First of all, when referring to Hadoop distributions we refer to software platforms including not only Hadoop, but also a number of projects that build on top of it adding features such as stream processing, SQL access and security. All 3 major Hadoop distribution vendors, Cloudera, Hortonworks and MapR, announced either new versions of their distributions or new features. Let’s see what they mean in terms of Accessibility, Scalability and Security.
Hadoop is based on its filesystem, HDFS, as the main means to store and access data. Despite its efficiency as a file system, this is a rather cumbersome way to access data. Therefore, additional layers have been developed on top of Hadoop to give access to data via the most common data access language – SQL.

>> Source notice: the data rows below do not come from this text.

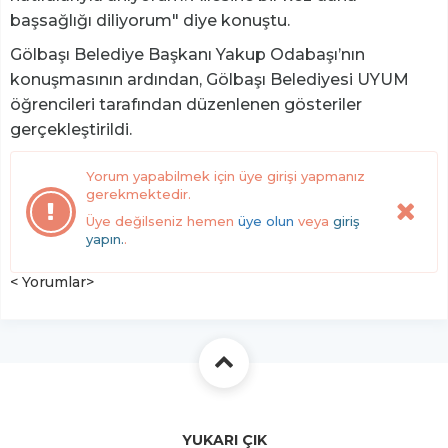
başsağlığı diliyorum" diye konuştu.
Gölbaşı Belediye Başkanı Yakup Odabaşı’nın
konuşmasının ardından, Gölbaşı Belediyesi UYUM
öğrencileri tarafından düzenlenen gösteriler
gerçekleştirildi.
Yorum yapabilmek için üye girişi yapmanız
gerekmektedir.
Üye değilseniz hemen
üye olun
veya
giriş
yapın.
.
< Yorumlar>
YUKARI ÇIK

The SQL-on-Hadoop domain has seen a major breakthrough, as both Cloudera and Hortonworks have managed to enable their implementations (Impala 2.0 and Hive Stinger respectively) to support SQL write access. Previously SQL-on-Hadoop solutions only supported read access to data stored in Hadoop, so this is an important development on the way to maturity.
Now Hadoop is closer to being able to operate as a traditional database, with the additional benefits of scaling out on commodity hardware and supporting data processing tools and pipelines. What is still missing is full SQL ANSI support, but progress has also been made on this front so we can be optimistic that it will be achieved soon.

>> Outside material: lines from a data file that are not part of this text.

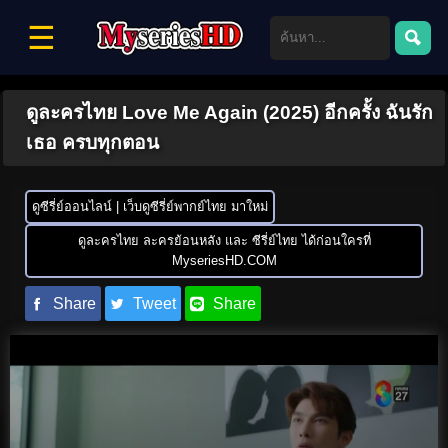
☰
ดูละครไทย Love Me Again (2025) อีกครั้ง ฉันรัก
เธอ ครบทุกตอน
ดูซีรี่ย์ออนไลน์ | เว็บดูซีรี่ย์พากย์ไทย มาใหม่
ดูละครไทย ละครย้อนหลัง และ ซีรี่ย์ไทย ได้ก่อนใครที่
MyseriesHD.COM
Share
Tweet
Share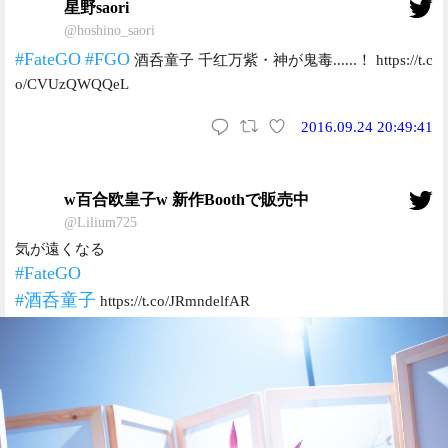
星野saori
@hoshino_saori
#FateGO
#FGO
酒呑童子 千红万紫・神が鬼毒......！ https://t.c
o/CVUzQWQQeL
2016.09.24 20:49:41
w百合欧皇子w 新作Boothで販売中
@Lilium725
気が遠くなる
#FateGO
#酒呑童子
https://t.co/JRmndelfAR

Even though Hadoop is designed to scale out on commodity hardware, sometimes what is available on premises is not enough to run demanding data processing jobs. In addition, configuring and managing a Hadoop cluster requires expertise not every organization is willing and able to have on board. For these reasons, the option of running Hadoop in the cloud is getting increasingly popular.
While some cloud vendors offer preconfigured Hadoop nodes, such as Amazon’s Elastic Map Reduce or Microsoft’s HDInsight, not all have this option. Furthermore, some organizations would like to have more control over their Hadoop nodes. Therefore, the announcements from both Cloudera and Hortonworks of new support for deploying their distributions in the cloud are important.

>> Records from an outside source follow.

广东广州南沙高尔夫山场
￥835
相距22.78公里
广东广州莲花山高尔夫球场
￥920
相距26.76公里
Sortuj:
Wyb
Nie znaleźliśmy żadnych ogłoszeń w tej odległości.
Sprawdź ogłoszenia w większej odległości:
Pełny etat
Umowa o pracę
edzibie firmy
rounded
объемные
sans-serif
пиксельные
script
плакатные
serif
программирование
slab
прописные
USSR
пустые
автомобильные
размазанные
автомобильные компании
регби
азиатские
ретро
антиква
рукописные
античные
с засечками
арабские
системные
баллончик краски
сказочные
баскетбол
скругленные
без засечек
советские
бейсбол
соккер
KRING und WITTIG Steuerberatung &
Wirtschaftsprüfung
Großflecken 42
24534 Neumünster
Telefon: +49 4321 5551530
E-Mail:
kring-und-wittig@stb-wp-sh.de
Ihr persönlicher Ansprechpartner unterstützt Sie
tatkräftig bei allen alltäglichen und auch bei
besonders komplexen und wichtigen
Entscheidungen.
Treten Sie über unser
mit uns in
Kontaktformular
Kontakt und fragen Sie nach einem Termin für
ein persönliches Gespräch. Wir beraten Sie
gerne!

Cloudera announced a new tool called Director that will enable clients to deploy its distribution on major cloud providers, while Hortonworks announced the ability to perform data replication and archiving on Microsoft Azure or Amazon. In addition, its distribution can now also be deployed on both Azure and Amazon. MapR is also offered as an option on Amazon EMR.
Security is key in order for Hadoop to become truly enterprise-ready. There are a number of important features security consists of key features there, and a number of competing initiatives described in Gigaom’s note on Hadoop security.
Two of the key projects there are Apache Sentry, initiated by Cloudera, and Apache Argus, based on the codebase of XASecure that has been acquired by Hortonworks. Argus has just been proposed for incubation at the Apache Software Foundation, while Sentry is already well under way in the incubation process.
Sentry addresses fine-grained data access and has been enhanced to feature a plug-in architecture to enable it to work across the Hadoop stack, rather than just with Hive, Impala and Cloudera Search as is currently the case. Argus on the other hand is a more comprehensive framework also offering key management and transparent encryption for HDFS. It has been integrated with Apache Knox, Storm, Hive and HBase. So it remains to be seen just how much of XASecure is open sourced and which project gets more traction.